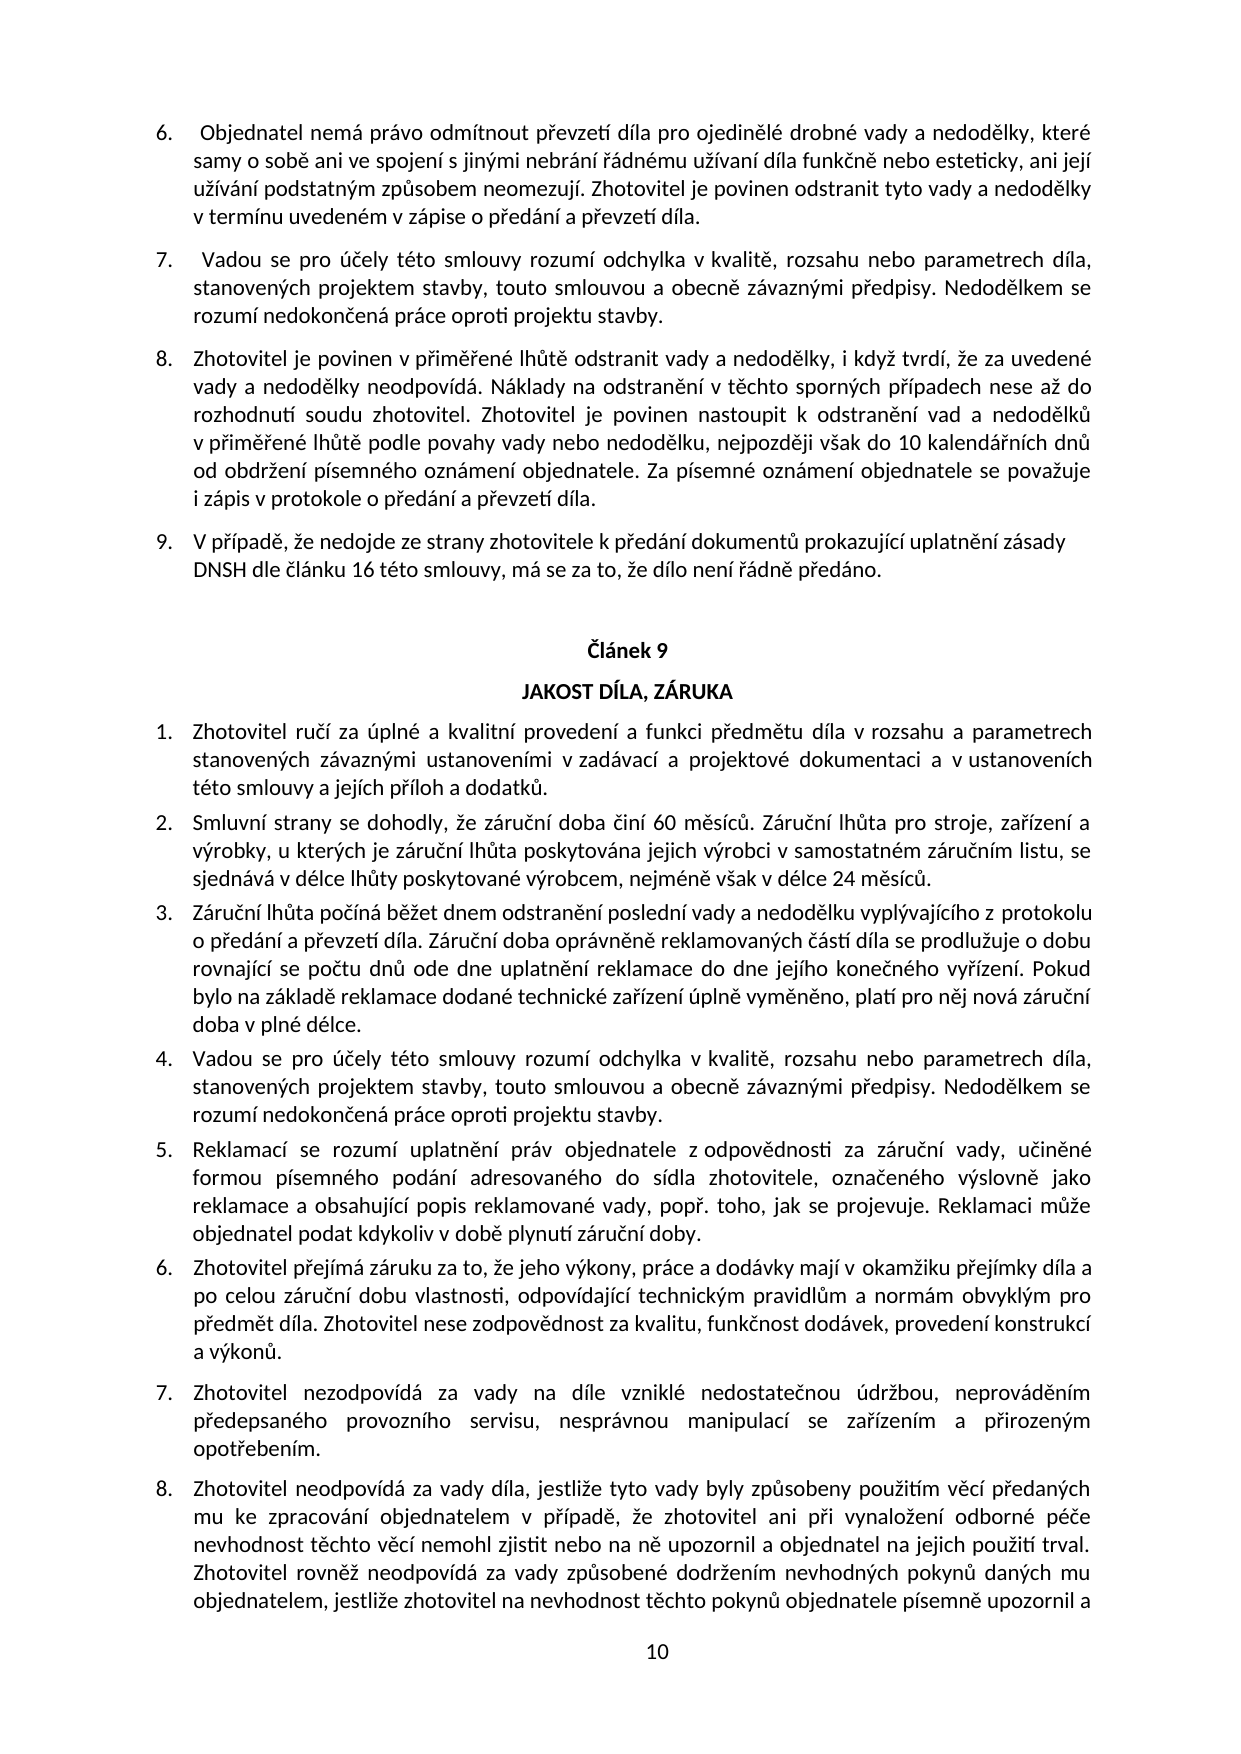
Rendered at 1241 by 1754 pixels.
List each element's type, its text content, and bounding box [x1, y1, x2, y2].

list Záruční lhůta počíná běžet dnem odstranění poslední vady a nedodělku vyplývajícího z protokolu o předání a převzetí díla. Záruční doba oprávněně reklamovaných částí díla se prodlužuje o dobu rovnající se počtu dnů ode dne uplatnění reklamace do dne jejího konečného vyřízení. Pokud bylo na základě reklamace dodané technické zařízení úplně vyměněno, platí pro něj nová záruční doba v plné délce. [155, 898, 1093, 1038]
subtitle Článek 9 [162, 636, 1093, 664]
list Zhotovitel ručí za úplné a kvalitní provedení a funkci předmětu díla v rozsahu a parametrech stanovených závaznými ustanoveními v zadávací a projektové dokumentaci a v ustanoveních této smlouvy a jejích příloh a dodatků. [155, 717, 1093, 802]
list Reklamací se rozumí uplatnění práv objednatele z odpovědnosti za záruční vady, učiněné formou písemného podání adresovaného do sídla zhotovitele, označeného výslovně jako reklamace a obsahující popis reklamované vady, popř. toho, jak se projevuje. Reklamaci může objednatel podat kdykoliv v době plynutí záruční doby. [155, 1135, 1093, 1247]
list Zhotovitel přejímá záruku za to, že jeho výkony, práce a dodávky mají v okamžiku přejímky díla a po celou záruční dobu vlastnosti, odpovídající technickým pravidlům a normám obvyklým pro předmět díla. Zhotovitel nese zodpovědnost za kvalitu, funkčnost dodávek, provedení konstrukcí a výkonů. [156, 1253, 1093, 1365]
list Smluvní strany se dohodly, že záruční doba činí 60 měsíců. Záruční lhůta pro stroje, zařízení a výrobky, u kterých je záruční lhůta poskytována jejich výrobci v samostatném záručním listu, se sjednává v délce lhůty poskytované výrobcem, nejméně však v délce 24 měsíců. [155, 808, 1093, 892]
list Zhotovitel je povinen v přiměřené lhůtě odstranit vady a nedodělky, i když tvrdí, že za uvedené vady a nedodělky neodpovídá. Náklady na odstranění v těchto sporných případech nese až do rozhodnutí soudu zhotovitel. Zhotovitel je povinen nastoupit k odstranění vad a nedodělků v přiměřené lhůtě podle povahy vady nebo nedodělku, nejpozději však do 10 kalendářních dnů od obdržení písemného oznámení objednatele. Za písemné oznámení objednatele se považuje i zápis v protokole o předání a převzetí díla. [156, 344, 1093, 512]
list Zhotovitel nezodpovídá za vady na díle vzniklé nedostatečnou údržbou, neprováděním předepsaného provozního servisu, nesprávnou manipulací se zařízením a přirozeným opotřebením. [156, 1378, 1093, 1462]
list Objednatel nemá právo odmítnout převzetí díla pro ojedinělé drobné vady a nedodělky, které samy o sobě ani ve spojení s jinými nebrání řádnému užívaní díla funkčně nebo esteticky, ani její užívání podstatným způsobem neomezují. Zhotovitel je povinen odstranit tyto vady a nedodělky v termínu uvedeném v zápise o předání a převzetí díla. [156, 118, 1093, 230]
list V případě, že nedojde ze strany zhotovitele k předání dokumentů prokazující uplatnění zásady DNSH dle článku 16 této smlouvy, má se za to, že dílo není řádně předáno. [156, 527, 1093, 583]
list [156, 1474, 1093, 1614]
text Jakost díla, záruka [162, 677, 1093, 705]
list Vadou se pro účely této smlouvy rozumí odchylka v kvalitě, rozsahu nebo parametrech díla, stanovených projektem stavby, touto smlouvou a obecně závaznými předpisy. Nedodělkem se rozumí nedokončená práce oproti projektu stavby. [156, 245, 1093, 329]
list Vadou se pro účely této smlouvy rozumí odchylka v kvalitě, rozsahu nebo parametrech díla, stanovených projektem stavby, touto smlouvou a obecně závaznými předpisy. Nedodělkem se rozumí nedokončená práce oproti projektu stavby. [155, 1044, 1093, 1128]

^^^^^^^^^^^^^^^^

* _Aim of the task_: A faithful copy of every entry is needed, omitting each image.

* _Answer space_:
Rendered at 1241 by 1754 pixels.
List each element's type, its text content, and bounding box [x1, y1, x2, y2].

list Záruční lhůta počíná běžet dnem odstranění poslední vady a nedodělku vyplývajícího z protokolu o předání a převzetí díla. Záruční doba oprávněně reklamovaných částí díla se prodlužuje o dobu rovnající se počtu dnů ode dne uplatnění reklamace do dne jejího konečného vyřízení. Pokud bylo na základě reklamace dodané technické zařízení úplně vyměněno, platí pro něj nová záruční doba v plné délce. [155, 898, 1093, 1038]
subtitle Článek 9 [162, 636, 1093, 664]
list Zhotovitel ručí za úplné a kvalitní provedení a funkci předmětu díla v rozsahu a parametrech stanovených závaznými ustanoveními v zadávací a projektové dokumentaci a v ustanoveních této smlouvy a jejích příloh a dodatků. [155, 717, 1093, 802]
list Reklamací se rozumí uplatnění práv objednatele z odpovědnosti za záruční vady, učiněné formou písemného podání adresovaného do sídla zhotovitele, označeného výslovně jako reklamace a obsahující popis reklamované vady, popř. toho, jak se projevuje. Reklamaci může objednatel podat kdykoliv v době plynutí záruční doby. [155, 1135, 1093, 1247]
list Zhotovitel přejímá záruku za to, že jeho výkony, práce a dodávky mají v okamžiku přejímky díla a po celou záruční dobu vlastnosti, odpovídající technickým pravidlům a normám obvyklým pro předmět díla. Zhotovitel nese zodpovědnost za kvalitu, funkčnost dodávek, provedení konstrukcí a výkonů. [156, 1253, 1093, 1365]
list Smluvní strany se dohodly, že záruční doba činí 60 měsíců. Záruční lhůta pro stroje, zařízení a výrobky, u kterých je záruční lhůta poskytována jejich výrobci v samostatném záručním listu, se sjednává v délce lhůty poskytované výrobcem, nejméně však v délce 24 měsíců. [155, 808, 1093, 892]
list Zhotovitel je povinen v přiměřené lhůtě odstranit vady a nedodělky, i když tvrdí, že za uvedené vady a nedodělky neodpovídá. Náklady na odstranění v těchto sporných případech nese až do rozhodnutí soudu zhotovitel. Zhotovitel je povinen nastoupit k odstranění vad a nedodělků v přiměřené lhůtě podle povahy vady nebo nedodělku, nejpozději však do 10 kalendářních dnů od obdržení písemného oznámení objednatele. Za písemné oznámení objednatele se považuje i zápis v protokole o předání a převzetí díla. [156, 344, 1093, 512]
list Zhotovitel nezodpovídá za vady na díle vzniklé nedostatečnou údržbou, neprováděním předepsaného provozního servisu, nesprávnou manipulací se zařízením a přirozeným opotřebením. [156, 1378, 1093, 1462]
list Objednatel nemá právo odmítnout převzetí díla pro ojedinělé drobné vady a nedodělky, které samy o sobě ani ve spojení s jinými nebrání řádnému užívaní díla funkčně nebo esteticky, ani její užívání podstatným způsobem neomezují. Zhotovitel je povinen odstranit tyto vady a nedodělky v termínu uvedeném v zápise o předání a převzetí díla. [156, 118, 1093, 230]
list V případě, že nedojde ze strany zhotovitele k předání dokumentů prokazující uplatnění zásady DNSH dle článku 16 této smlouvy, má se za to, že dílo není řádně předáno. [156, 527, 1093, 583]
list [156, 1474, 1093, 1614]
text Jakost díla, záruka [162, 677, 1093, 705]
list Vadou se pro účely této smlouvy rozumí odchylka v kvalitě, rozsahu nebo parametrech díla, stanovených projektem stavby, touto smlouvou a obecně závaznými předpisy. Nedodělkem se rozumí nedokončená práce oproti projektu stavby. [156, 245, 1093, 329]
list Vadou se pro účely této smlouvy rozumí odchylka v kvalitě, rozsahu nebo parametrech díla, stanovených projektem stavby, touto smlouvou a obecně závaznými předpisy. Nedodělkem se rozumí nedokončená práce oproti projektu stavby. [155, 1044, 1093, 1128]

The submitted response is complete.